• Work request:
Where in the listing does the word "lines" appear? Report each line that holds it.

--- Data listing Enclosed Below ---

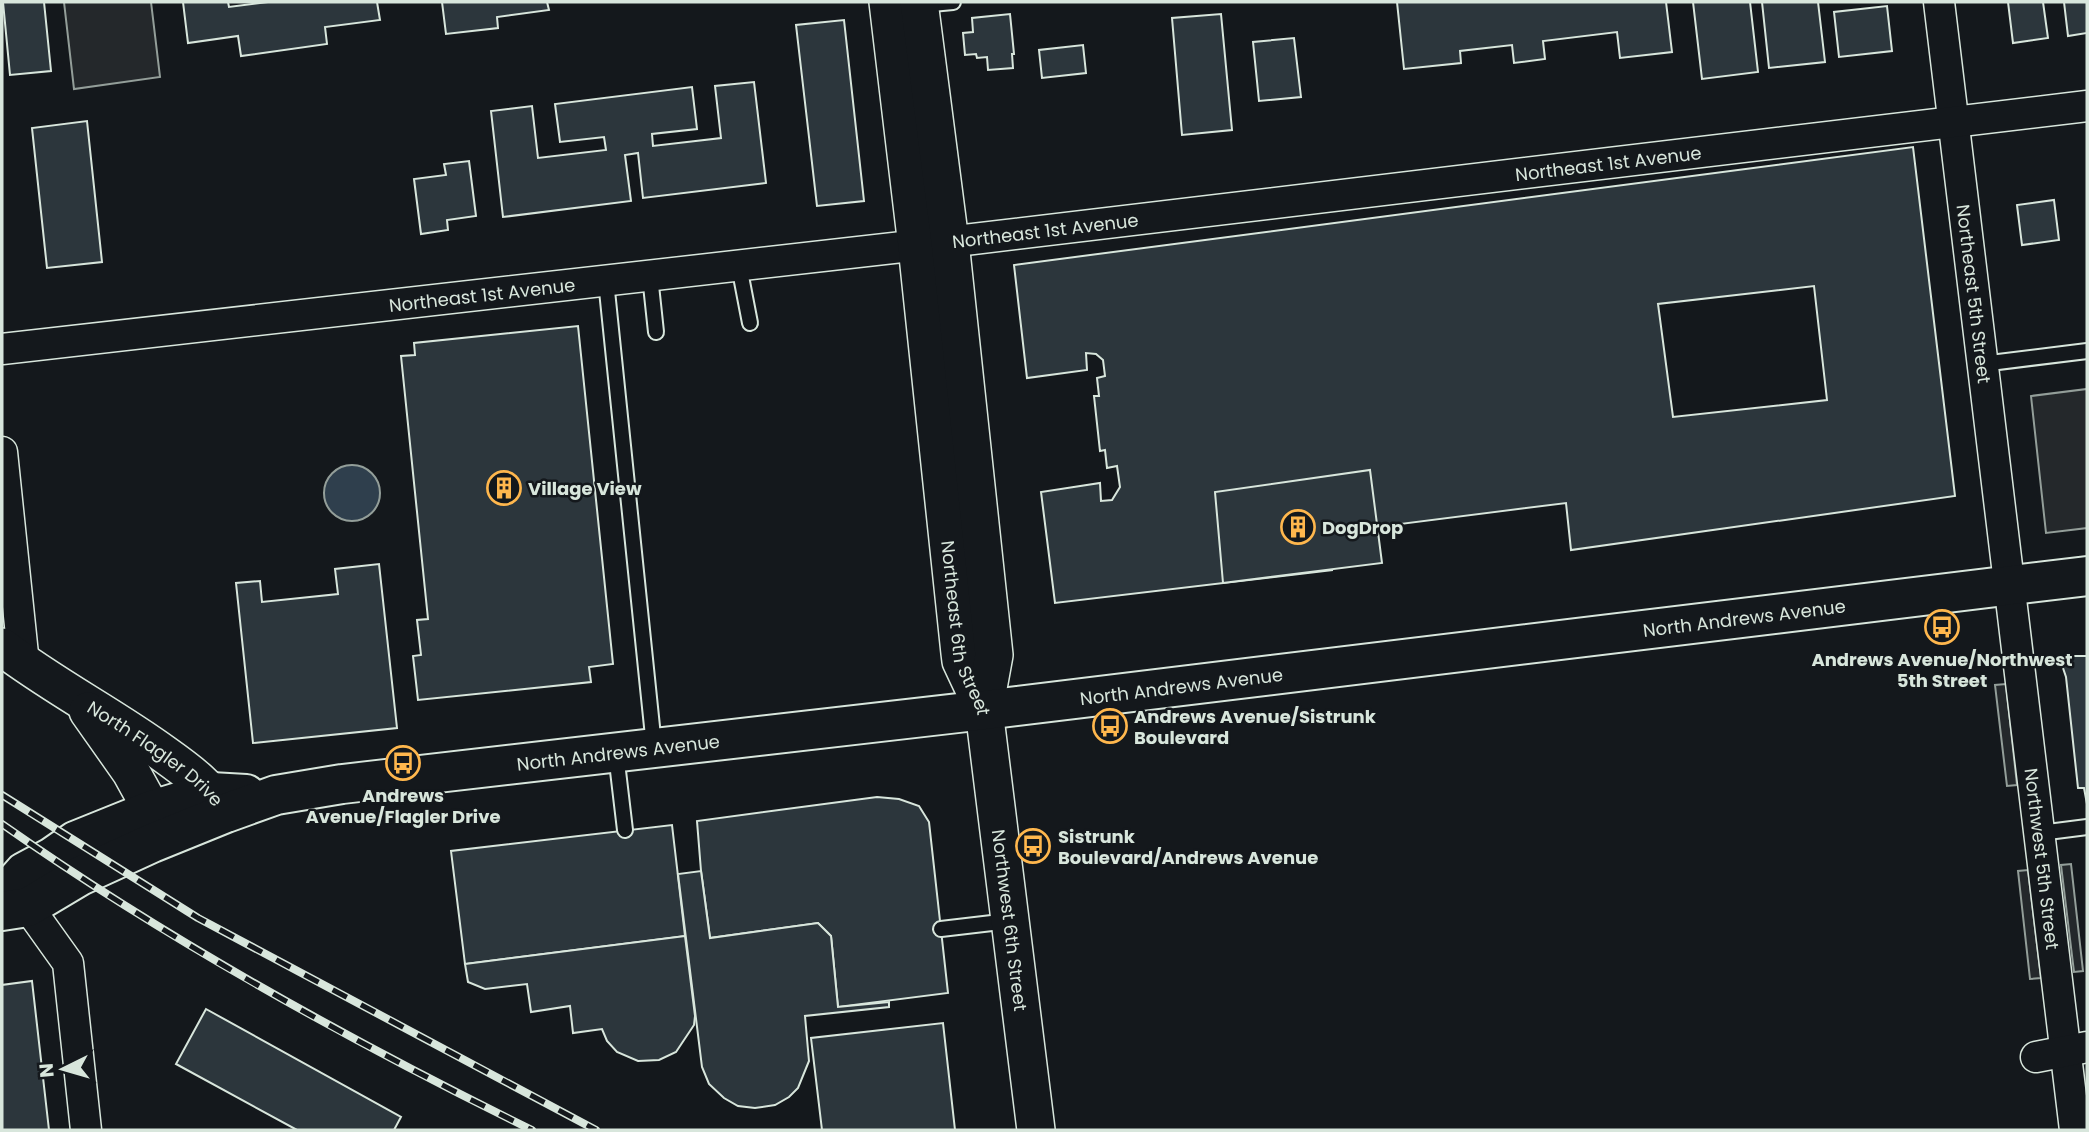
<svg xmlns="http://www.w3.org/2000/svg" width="2089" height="1132" font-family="Poppins,sans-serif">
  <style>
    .parking { fill: #24282b; stroke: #939e99; stroke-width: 2 }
    .water { fill: #2f3f4d; stroke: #939e99; stroke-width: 2 }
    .building { fill: #2c363c; stroke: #d8e6dc; stroke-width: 2; fill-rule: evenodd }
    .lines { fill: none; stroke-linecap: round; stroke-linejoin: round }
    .service-casing { stroke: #d8e6dc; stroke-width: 18 }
    .minor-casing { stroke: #d8e6dc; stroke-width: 33 }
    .tertiary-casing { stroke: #d8e6dc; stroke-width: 40 }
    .secondary-casing { stroke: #d8e6dc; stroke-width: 42 }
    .service { stroke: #14181c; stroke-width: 14 }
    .minor { stroke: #14181c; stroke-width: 30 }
    .tertiary { stroke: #14181c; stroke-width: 37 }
    .secondary { stroke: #14181c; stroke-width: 38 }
    .rail-casing { stroke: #d8e6dc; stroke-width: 8 }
    .rail { stroke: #14181c; stroke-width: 5; stroke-dasharray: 16; stroke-linecap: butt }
    .labels { text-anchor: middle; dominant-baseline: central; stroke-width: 5; stroke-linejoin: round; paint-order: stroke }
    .street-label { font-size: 18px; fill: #d8e6dc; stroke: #14181c }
    .poi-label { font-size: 18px; font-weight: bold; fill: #d8e6dc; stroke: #14181c; text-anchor: start }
  </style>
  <rect width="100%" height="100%" fill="#14181c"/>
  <g class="parking">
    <path d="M64 2H151L160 77 74 89Z"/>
    <path d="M2087 389V528L2046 533 2031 396Z"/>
    <path d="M2006 684 2017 785 2007 786 1995 685Z"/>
    <path d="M2071 864 2083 971 2074 972 2061 865Z"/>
    <path d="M2028 870 2041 978 2030 979 2018 871Z"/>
  </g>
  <circle class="water" cx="352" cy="493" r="28"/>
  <g class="building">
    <path d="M3 2H44L51 71 10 75Z"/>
    <path d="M183 2H228L229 7 268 2H377L380 20 325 27 327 44 241 56 238 36 188 43Z"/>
    <path d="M442 2H547L549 10 497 17 498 28 446 34Z"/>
    <path d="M1397 2H1666L1672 52 1620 58 1617 32 1543 41 1545 59 1514 63 1512 45 1460 51 1461 63 1404 69Z"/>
    <path d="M1693 2H1750L1758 72 1702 79Z"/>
    <path d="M1762 2H1818L1825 62 1769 68Z"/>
    <path d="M2008 2H2043L2048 38 2013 43Z"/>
    <path d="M2064 2H2087V33L2068 36Z"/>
    <path d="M1887 6 1892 51 1839 57 1834 12Z"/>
    <path d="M1010 14 1014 54H1012L1013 68 988 70 987 57 977 58 976 54 965 55 963 33 973 32 972 18Z"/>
    <path d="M1221 14 1232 130 1182 135 1172 18Z"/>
    <path d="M844 20 864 201 817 206 796 25Z"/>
    <path d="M1294 38 1301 97 1259 101 1253 42Z"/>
    <path d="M1083 45 1086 73 1042 78 1039 50Z"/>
    <path d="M754 82 766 183 643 198 638 153 625 155 631 201 503 217 491 111 532 106 538 158 606 150 604 137 560 142 555 104 692 87 697 129 652 134 653 146 721 138 715 86Z"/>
    <path d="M87 121 102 262 47 268 32 128Z"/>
    <path d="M1913 147 1955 496 1571 550 1566 503 1329 533 1332 570 1055 603 1041 492 1100 483 1101 501 1112 500 1120 487 1117 466 1107 468 1105 450 1100 451 1094 396H1099L1097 378 1105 376 1103 360 1096 354 1086 353 1087 370 1027 378 1014 265ZM1814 286 1827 400 1673 417 1658 304Z"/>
    <path d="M469 161 476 216 447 220 448 230 421 234 414 179 446 175 444 164Z"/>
    <path d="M2054 200 2059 240 2022 245 2017 205Z"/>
    <path d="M578 326 613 664 589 667 591 682 418 700 413 656 421 655 417 620 428 619 401 356 415 355 414 343Z"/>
    <path d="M1370 470 1382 563 1223 583 1215 492Z"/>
    <path d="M379 564 397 728 253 743 236 583 260 581 262 602 338 594 335 569Z"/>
    <path d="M2059 656H2087V804L2084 788H2078L2066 677Z"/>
    <path d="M877 797 899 799 919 806 929 822 948 993 838 1007 831 936 818 923 710 938 701 871 697 821Z"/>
    <path d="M672 825 685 936 465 964 451 851Z"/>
    <path d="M701 871 710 938 818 923 831 936 838 1007 889 1002V1007L805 1016 809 1061 798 1088 789 1097 775 1105 755 1108 738 1106 724 1098 709 1084 702 1067 678 874Z"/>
    <path d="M685 936 695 1016 694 1025 676 1052 659 1060 638 1061 617 1052 607 1041 602 1029 573 1033 570 1006 531 1012 527 984 485 989 468 982 465 964Z"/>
    <path d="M32 981 49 1130H2V985Z"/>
    <path d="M206 1009 401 1117 394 1130H297L176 1064Z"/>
    <path d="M943 1023 955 1130H822L811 1038Z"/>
  </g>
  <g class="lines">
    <g class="service-casing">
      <g id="service">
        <path d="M921 5 953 2"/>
        <path d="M739 266 750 323"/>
        <path d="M650 276 656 332"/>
        <path d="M606 281 654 746"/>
        <path d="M1982 364 2087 351"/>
        <path d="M616 754 625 830"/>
        <path d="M2040 833 2087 827"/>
        <path d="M941 929 1009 921"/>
      </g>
    </g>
    <g class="minor-casing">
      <g id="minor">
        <path id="s1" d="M1939 2 2075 1130"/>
        <path id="s2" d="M2 349 973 239 2087 106"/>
        <path d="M2 452 24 664"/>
        <path d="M28 907 68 963 86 1130"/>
        <path d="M2036 1057 2087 1047"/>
      </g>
    </g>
    <g class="tertiary-casing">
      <g id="tertiary">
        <path id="s3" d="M888 2 917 246 960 653 961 661 984 710 1036 1130"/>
        <path d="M919 2 950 242 994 655 984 710"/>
        <path id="s4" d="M2 647C53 686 112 716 164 754 188 771 211 788 226 813"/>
        <path d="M88 711 131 772 152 810"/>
      </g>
    </g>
    <g class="secondary-casing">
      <g id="secondary">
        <path d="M2 897 24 872 52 857 75 841 152 810 211 792 246 794"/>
        <path id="s5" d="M2 911 28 907 80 876 152 843 226 813 276 795 342 784 984 710 2087 576"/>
      </g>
    </g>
    <use href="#service" class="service"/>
    <use href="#minor" class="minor"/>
    <use href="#tertiary" class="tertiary"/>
    <use href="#secondary" class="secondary"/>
    <g class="rail-casing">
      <g id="rail">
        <path d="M2 795 198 918 596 1130"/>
        <path d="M2 824C169 941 349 1040 532 1130"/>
      </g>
    </g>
    <use href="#rail" class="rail"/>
  </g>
  <defs>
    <g id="building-ring" transform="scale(1.75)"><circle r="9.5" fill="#14181c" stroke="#ffb74d" stroke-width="1.5"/><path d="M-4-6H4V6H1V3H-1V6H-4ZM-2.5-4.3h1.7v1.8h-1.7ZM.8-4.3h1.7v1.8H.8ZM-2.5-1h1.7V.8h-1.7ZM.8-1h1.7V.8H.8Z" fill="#ffb74d"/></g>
    <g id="bus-ring" transform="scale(1.75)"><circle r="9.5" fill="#14181c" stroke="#ffb74d" stroke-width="1.5"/><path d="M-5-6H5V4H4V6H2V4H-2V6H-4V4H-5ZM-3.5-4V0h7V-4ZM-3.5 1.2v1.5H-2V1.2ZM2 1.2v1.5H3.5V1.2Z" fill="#ffb74d"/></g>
  </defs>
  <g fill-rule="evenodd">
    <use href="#building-ring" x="504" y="488"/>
    <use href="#building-ring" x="1298" y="527"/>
    <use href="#bus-ring" x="1942" y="627"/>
    <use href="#bus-ring" x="1110" y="726"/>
    <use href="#bus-ring" x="403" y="763"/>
    <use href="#bus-ring" x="1033" y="846"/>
  </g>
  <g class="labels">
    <g class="street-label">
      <text stroke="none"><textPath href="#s2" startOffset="1617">Northeast 1st Avenue</textPath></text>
      <text stroke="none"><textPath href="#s2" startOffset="1050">Northeast 1st Avenue</textPath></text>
      <text stroke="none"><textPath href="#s1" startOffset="294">Northeast 5th Street</textPath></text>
      <text stroke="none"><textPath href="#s2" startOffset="483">Northeast 1st Avenue</textPath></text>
      <text stroke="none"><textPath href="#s3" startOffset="632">Northeast 6th Street</textPath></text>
      <text stroke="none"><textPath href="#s5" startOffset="1778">North Andrews Avenue</textPath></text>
      <text stroke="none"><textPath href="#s5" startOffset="1211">North Andrews Avenue</textPath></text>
      <text stroke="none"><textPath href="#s5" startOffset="644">North Andrews Avenue</textPath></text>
      <text stroke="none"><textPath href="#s4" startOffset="187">North Flagler Drive</textPath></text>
      <text stroke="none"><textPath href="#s1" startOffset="863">Northwest 5th Street</textPath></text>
      <text stroke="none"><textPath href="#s3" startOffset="929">Northwest 6th Street</textPath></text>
    </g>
    <g class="poi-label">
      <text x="528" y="488">Village View</text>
      <text x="1322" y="527">DogDrop</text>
      <text x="1942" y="659" text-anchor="middle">Andrews Avenue/Northwest<tspan x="1942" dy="21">5th Street</tspan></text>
      <text x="1134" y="716">Andrews Avenue/Sistrunk<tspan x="1134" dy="21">Boulevard</tspan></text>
      <text x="403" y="795" text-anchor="middle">Andrews<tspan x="403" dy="21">Avenue/Flagler Drive</tspan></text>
      <text x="1058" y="836">Sistrunk<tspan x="1058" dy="21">Boulevard/Andrews Avenue</tspan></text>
    </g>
  </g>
  <rect width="2089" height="1132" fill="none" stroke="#d8e6dc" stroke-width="7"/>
  <g transform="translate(63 1069) rotate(265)" stroke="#14181c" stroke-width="5" paint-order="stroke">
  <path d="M0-5L12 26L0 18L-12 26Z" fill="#d8e6dc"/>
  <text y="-10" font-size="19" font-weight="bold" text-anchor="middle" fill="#d8e6dc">N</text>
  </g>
</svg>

--- End of Enclosed Data listing ---

• Exercise solution:
    .lines { fill: none; stroke-linecap: round; stroke-linejoin: round }
  <g class="lines">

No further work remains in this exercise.